張強知道他說的是什麼,四年前,不就是虛擬遊戲《虛擬天堂》剛剛開始運營的時候嗎?
運營了一年半,就關了,人數最多的時候是3億玩家,當然,那也只是報道,至於有沒有三億人,就另說了。
不過他們這些人給處於歐洲中世紀的遊戲世界還是帶來很多的驚訝,因爲人數太多了,張強不知道遊戲世界有沒有這麼多NPC,可在他看來三億,哪怕是一億人,對於小小的卡拉迪亞大陸來說,也是相當於一個人的海洋,直接淹沒遊戲世界的文明。
目前來說,又進來十來萬人,已經讓波爾查注意到了,不知道那些王國的高層,大貴族們注意到了沒有,反正這不是好事情。
這幾天,張強發現,遊戲世界的時間變得又慢了,不是很多,也許以前天黑的很快,可是現在天黑的好像就差了那麼十來分鐘。
按照現實世界的經驗,這證明,這一天要比以前長了那麼十幾分鍾,也就是說這一天變得慢了起來。

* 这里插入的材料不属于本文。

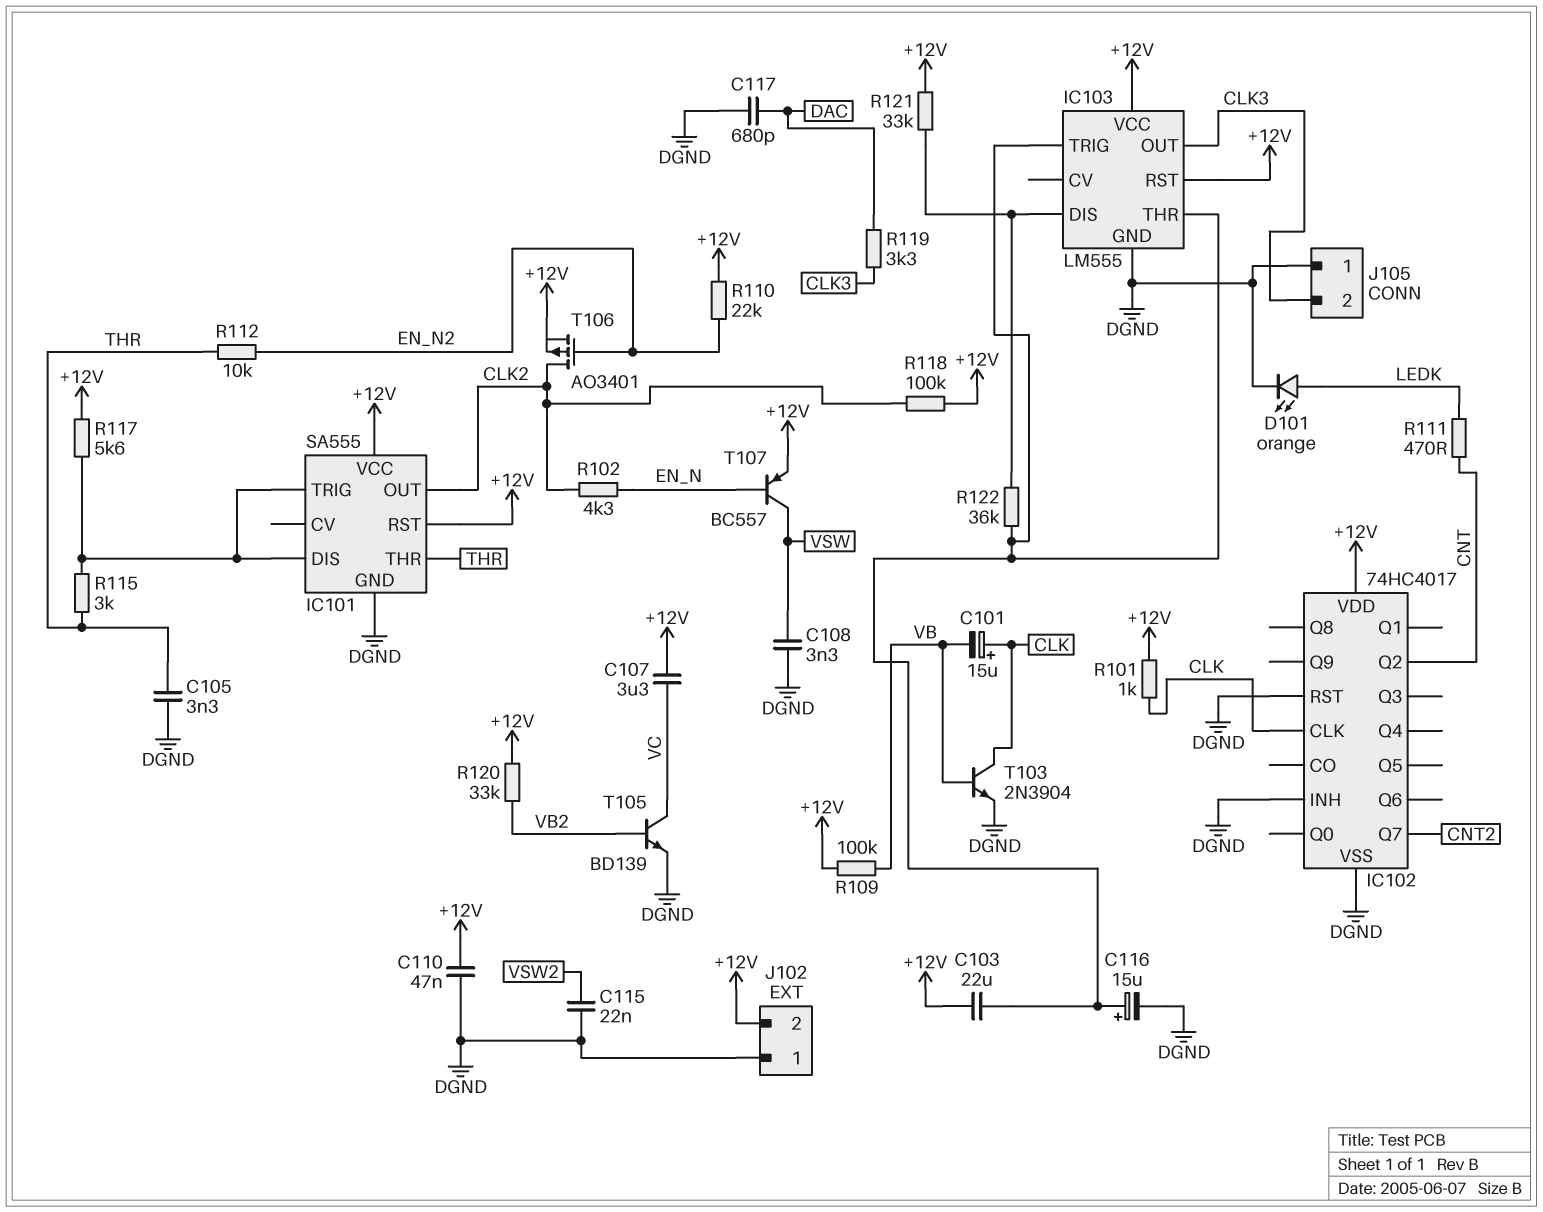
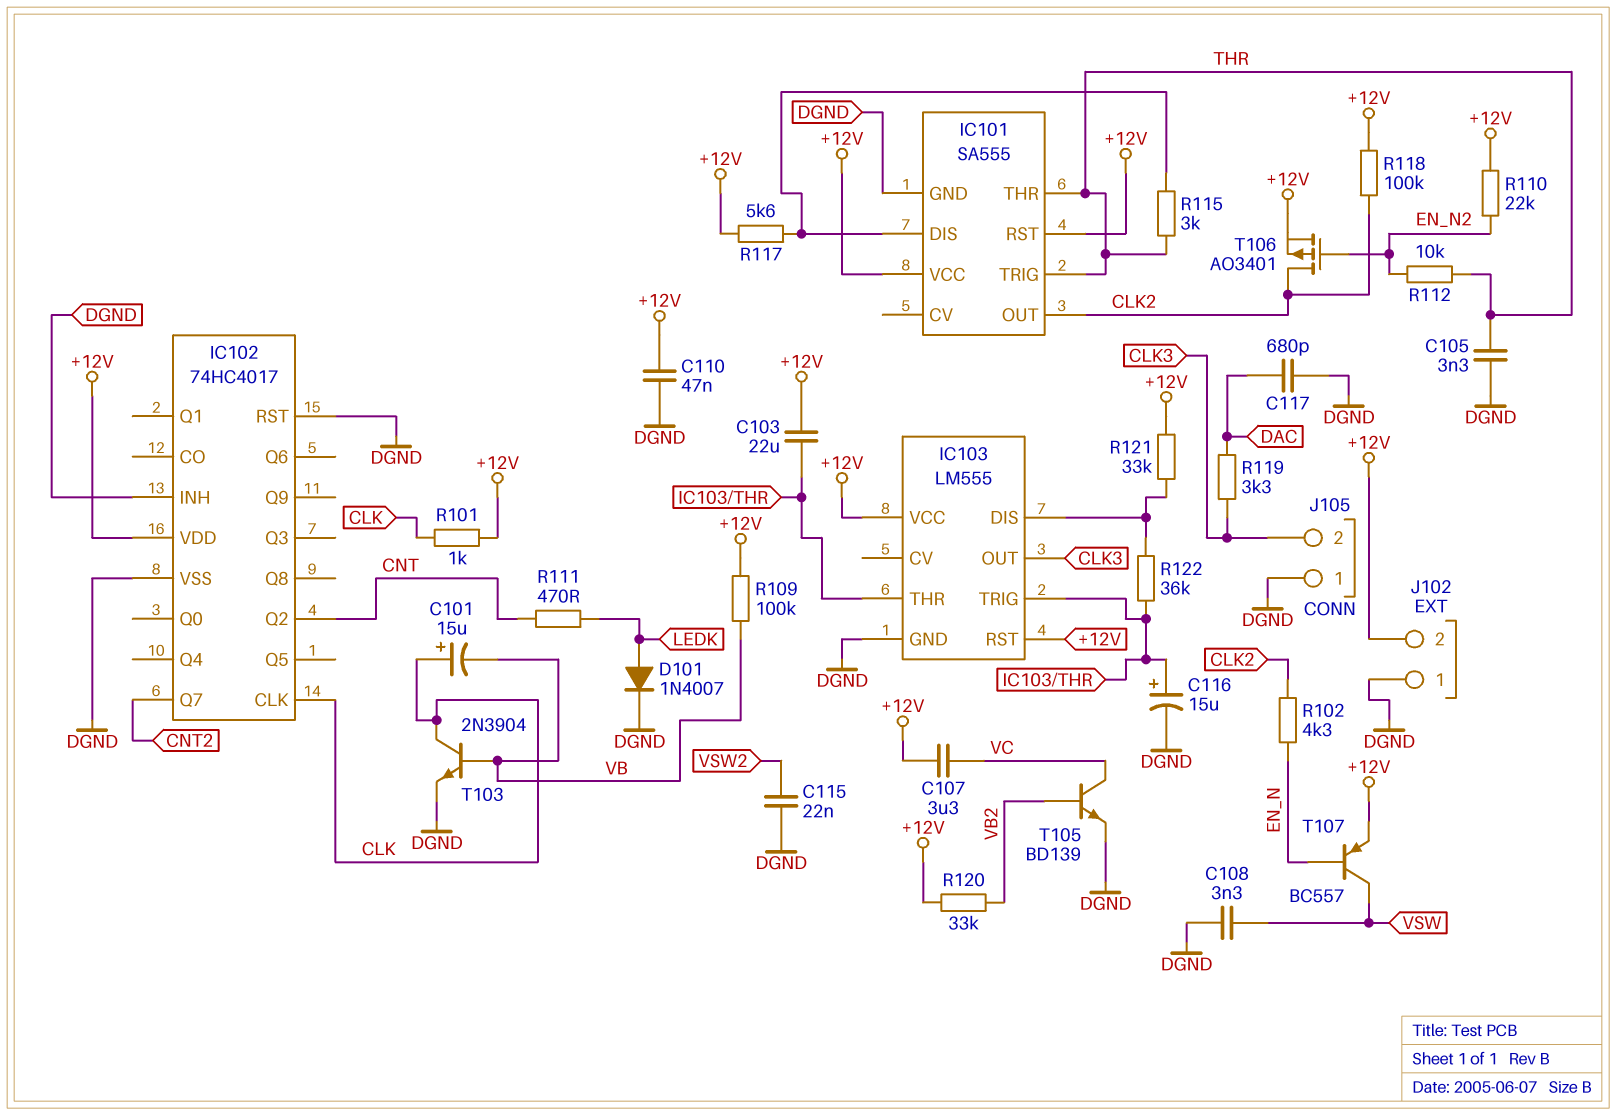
D101: LED orange (A LEDK, K DGND) -> diode 1N4007 (A LEDK, K DGND)
IC101 pin TRIG: IC101/DIS -> THR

加上在維基亞的庫勞城張強發現的時間變慢的時間,張強發現總共延長了有一個半小時左右。
這證明,他老的速度不會那麼快了。
遊戲世界比現實世界的時間快,一年相當於現實世界14到17個星期左右,現如今的話可能會變成18個星期了。
他不知道是因爲現實世界的人口來到遊戲世界造成的,還是暗黑騎士等的外大陸世界的入侵造成的,在他看來兩個都有。
和黑衣主教談話的時候,聽他說過一些以往大陸的秘辛,說過有那麼一個時期,大量暗黑生物入侵,致使遊戲世界變得很慢,慢的人都想每天打瞌睡,很多時候做完了手頭的事情,一天的時間,很多時間都要靠無聊來打發。
亞提曼推了張強一下,張強恍然醒悟,看到有一隊城衛軍巡邏過來,連忙低頭跟着前面帶路的波爾查趕路。
三個人進入了一家陰暗潮溼的小酒館。
這裡面除了披着蓑衣的貧民,就是披着亞麻披風,腰間掛着短劍,身上的衣服不是獸皮,就是骯髒的皮甲的低階僱傭兵,或者失意的小商人,一些沒有什麼錢的冒險者。
酒館裡面燭光很暗,只能隱約看到人影晃動,四面都是牆,沒有窗戶,一張破爛的柳木長桌子後面,就是一個大壁爐,裡面燃燒着柴火,發出噼啪的聲音,一個類似俄羅斯大媽的女人,掐着比法國葡萄酒酒莊圓酒桶更加粗壯的腰,挺着可以捂死一米九,兩米巨人的壯漢的胸,瞪着大眼,注視着酒客們,不時的將一桶麥芽酒酒桶敦在柳木櫃臺上,用巨靈神一般的大蒲掌抓着酒桶,給來要喝酒的酒客倒滿木頭杯子,然後抓過客人仍在櫃檯上的錢袋,看也不看的扔進櫃檯下面的錢箱。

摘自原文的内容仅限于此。